I like solid. I have had exceptionally good results with stranded too. I can grain orient the solid and hear the direction so I use it.

The question is, what are you trying to shield against.
Steel shield at lower frequency. Its good for say line voltages.
Aluminum shields better for RF frequency.
Both of these are not really good shields. Again, copper is king. Copper is an excellent shield.
But then again, are we talking a braid or a foil, and how thick are the walls.

Then the question is, did the noise already get in through the utility????? So what is that shield doing.
How do you get rid of the noise on the shield.

Lets say I put a whole house transformer in the basement below your listening room, how much RF gets back in through the 10 to 40 feet from the transformer to the duplex. How much got in through the power cables and interconnect. How much got in through the actual equipment itself. I know a guy who had a phono cartridge that was coupling with RF. I have another friend with a phono preamp that when used plays radio stations for him. I had a tube preamp that did the same thing. The thing about noise it that it does not attaches itself to everything in equal measure. Where and to what degree it enters, and the damage it does is not something I think anyone can measure. The variables are too great.
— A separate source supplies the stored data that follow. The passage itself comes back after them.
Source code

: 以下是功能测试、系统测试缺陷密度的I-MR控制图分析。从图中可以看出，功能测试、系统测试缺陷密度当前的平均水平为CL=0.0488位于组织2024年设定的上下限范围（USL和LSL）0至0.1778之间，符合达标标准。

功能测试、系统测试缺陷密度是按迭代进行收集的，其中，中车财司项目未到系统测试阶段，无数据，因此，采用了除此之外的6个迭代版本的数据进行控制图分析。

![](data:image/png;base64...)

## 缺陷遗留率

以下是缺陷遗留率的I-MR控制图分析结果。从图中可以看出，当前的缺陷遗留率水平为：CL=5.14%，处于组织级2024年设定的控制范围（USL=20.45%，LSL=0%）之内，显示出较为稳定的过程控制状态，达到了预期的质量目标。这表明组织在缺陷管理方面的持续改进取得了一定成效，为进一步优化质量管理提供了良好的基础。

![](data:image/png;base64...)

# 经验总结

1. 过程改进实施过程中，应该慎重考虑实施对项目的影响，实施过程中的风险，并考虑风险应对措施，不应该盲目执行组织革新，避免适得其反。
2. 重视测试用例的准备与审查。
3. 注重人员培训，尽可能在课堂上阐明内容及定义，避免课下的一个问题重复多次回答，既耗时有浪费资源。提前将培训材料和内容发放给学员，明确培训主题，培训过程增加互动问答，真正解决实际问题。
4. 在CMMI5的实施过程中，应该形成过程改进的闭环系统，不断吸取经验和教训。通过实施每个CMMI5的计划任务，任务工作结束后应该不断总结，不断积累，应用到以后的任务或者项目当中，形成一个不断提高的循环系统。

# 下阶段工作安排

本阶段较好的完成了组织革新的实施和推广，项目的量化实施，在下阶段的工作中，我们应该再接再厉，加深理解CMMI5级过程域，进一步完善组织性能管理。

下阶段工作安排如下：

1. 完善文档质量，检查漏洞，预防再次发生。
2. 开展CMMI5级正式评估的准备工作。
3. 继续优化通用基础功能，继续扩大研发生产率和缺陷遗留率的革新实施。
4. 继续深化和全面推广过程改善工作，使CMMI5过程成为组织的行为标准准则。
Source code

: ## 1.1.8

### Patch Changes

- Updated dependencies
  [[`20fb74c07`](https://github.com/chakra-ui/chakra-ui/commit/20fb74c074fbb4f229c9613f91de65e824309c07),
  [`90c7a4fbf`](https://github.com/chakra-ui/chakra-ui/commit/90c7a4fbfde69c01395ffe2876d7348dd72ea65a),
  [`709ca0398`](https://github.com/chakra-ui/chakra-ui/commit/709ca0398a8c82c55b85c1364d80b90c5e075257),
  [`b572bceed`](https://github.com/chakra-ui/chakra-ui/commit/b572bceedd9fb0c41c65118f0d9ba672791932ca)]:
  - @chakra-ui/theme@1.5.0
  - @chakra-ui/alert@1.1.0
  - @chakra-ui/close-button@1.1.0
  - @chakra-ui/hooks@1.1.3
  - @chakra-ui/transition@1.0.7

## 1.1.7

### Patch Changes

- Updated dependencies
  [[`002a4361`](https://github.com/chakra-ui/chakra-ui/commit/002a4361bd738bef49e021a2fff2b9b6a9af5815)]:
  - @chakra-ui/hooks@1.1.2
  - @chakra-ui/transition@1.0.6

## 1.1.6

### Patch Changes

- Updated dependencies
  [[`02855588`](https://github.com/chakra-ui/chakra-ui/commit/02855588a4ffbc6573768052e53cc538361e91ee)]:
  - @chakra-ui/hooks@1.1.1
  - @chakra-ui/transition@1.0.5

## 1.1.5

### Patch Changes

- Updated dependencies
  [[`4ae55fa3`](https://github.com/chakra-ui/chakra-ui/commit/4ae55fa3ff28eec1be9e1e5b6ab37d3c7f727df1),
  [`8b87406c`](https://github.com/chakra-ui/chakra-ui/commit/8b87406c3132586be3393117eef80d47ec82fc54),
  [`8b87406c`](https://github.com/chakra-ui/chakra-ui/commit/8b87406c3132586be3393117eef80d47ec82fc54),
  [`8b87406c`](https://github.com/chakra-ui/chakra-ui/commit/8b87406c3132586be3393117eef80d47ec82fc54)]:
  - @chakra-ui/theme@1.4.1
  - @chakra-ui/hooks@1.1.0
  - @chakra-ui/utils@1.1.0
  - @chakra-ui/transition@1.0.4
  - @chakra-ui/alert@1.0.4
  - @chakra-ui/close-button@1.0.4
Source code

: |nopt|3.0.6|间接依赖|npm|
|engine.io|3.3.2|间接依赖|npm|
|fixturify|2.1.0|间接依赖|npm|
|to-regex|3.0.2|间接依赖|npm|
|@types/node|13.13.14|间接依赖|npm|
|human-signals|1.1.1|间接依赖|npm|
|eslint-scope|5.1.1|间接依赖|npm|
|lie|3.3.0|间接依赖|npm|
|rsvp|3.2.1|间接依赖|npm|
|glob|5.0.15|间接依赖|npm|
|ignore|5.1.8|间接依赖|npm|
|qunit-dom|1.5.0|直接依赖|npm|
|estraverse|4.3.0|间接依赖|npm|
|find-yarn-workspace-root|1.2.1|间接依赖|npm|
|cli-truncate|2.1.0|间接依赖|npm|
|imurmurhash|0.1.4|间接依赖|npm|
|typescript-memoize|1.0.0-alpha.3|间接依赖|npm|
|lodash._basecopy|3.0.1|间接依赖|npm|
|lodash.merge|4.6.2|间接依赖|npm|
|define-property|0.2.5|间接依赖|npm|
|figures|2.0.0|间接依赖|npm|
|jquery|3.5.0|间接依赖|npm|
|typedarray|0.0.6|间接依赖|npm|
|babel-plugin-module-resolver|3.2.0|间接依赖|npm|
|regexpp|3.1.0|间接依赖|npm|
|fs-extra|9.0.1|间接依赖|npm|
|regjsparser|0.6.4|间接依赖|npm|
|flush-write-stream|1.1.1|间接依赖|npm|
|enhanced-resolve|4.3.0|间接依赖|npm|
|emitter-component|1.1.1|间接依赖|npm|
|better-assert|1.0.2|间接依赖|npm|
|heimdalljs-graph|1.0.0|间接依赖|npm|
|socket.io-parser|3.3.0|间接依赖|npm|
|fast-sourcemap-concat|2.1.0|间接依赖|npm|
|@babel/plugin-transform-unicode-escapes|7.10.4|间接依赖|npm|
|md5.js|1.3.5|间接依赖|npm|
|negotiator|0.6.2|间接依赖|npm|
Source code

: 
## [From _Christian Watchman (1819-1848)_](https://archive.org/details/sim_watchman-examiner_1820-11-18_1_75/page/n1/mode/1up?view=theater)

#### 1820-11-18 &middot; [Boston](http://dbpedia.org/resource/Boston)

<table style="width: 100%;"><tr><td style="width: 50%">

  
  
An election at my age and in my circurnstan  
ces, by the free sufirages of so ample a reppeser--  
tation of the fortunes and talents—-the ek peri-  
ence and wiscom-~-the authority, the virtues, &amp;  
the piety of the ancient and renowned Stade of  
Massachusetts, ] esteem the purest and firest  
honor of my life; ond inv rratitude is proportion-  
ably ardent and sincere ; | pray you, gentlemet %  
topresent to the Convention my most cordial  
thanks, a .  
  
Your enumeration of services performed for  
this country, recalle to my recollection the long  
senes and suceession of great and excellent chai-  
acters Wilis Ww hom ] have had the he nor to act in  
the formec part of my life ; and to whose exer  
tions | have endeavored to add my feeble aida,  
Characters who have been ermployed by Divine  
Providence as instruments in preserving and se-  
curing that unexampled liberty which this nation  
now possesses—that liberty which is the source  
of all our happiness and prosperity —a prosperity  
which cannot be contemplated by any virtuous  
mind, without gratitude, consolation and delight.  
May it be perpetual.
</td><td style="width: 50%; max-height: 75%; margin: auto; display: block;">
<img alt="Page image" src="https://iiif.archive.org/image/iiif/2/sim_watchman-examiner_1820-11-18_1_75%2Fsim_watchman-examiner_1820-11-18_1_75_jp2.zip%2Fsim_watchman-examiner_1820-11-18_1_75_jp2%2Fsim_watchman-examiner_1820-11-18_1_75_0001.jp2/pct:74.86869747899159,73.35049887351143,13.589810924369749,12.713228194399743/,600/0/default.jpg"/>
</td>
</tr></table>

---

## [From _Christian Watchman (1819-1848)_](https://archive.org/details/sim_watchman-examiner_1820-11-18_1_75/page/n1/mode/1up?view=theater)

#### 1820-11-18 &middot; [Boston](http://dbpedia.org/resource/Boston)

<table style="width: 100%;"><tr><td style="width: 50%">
Here is a shielding story. I got the idea wires in close proximity in my panel were injecting noise into my critical audio power. I sleeved a critical bonding jumper that manages all my audio neutrals and grounds in an piece of aluminum MC jacket. I pulled the conductors out of the MC and sleeved my bond wire into. I wrapped the case in a bare silver wire and bonded it to my primary ground stud. What a failure that was. That shield shut down all life in my audio. 28" or so of shield on the primary neutral/ground and I ruined my audio. As soon as I pulled the shield off and left the wire packed in amoungst the other conductors in the panel, my audio jumped back to normal performance. That is part of why I have never pursued MC cable as a branch run in my audio systems.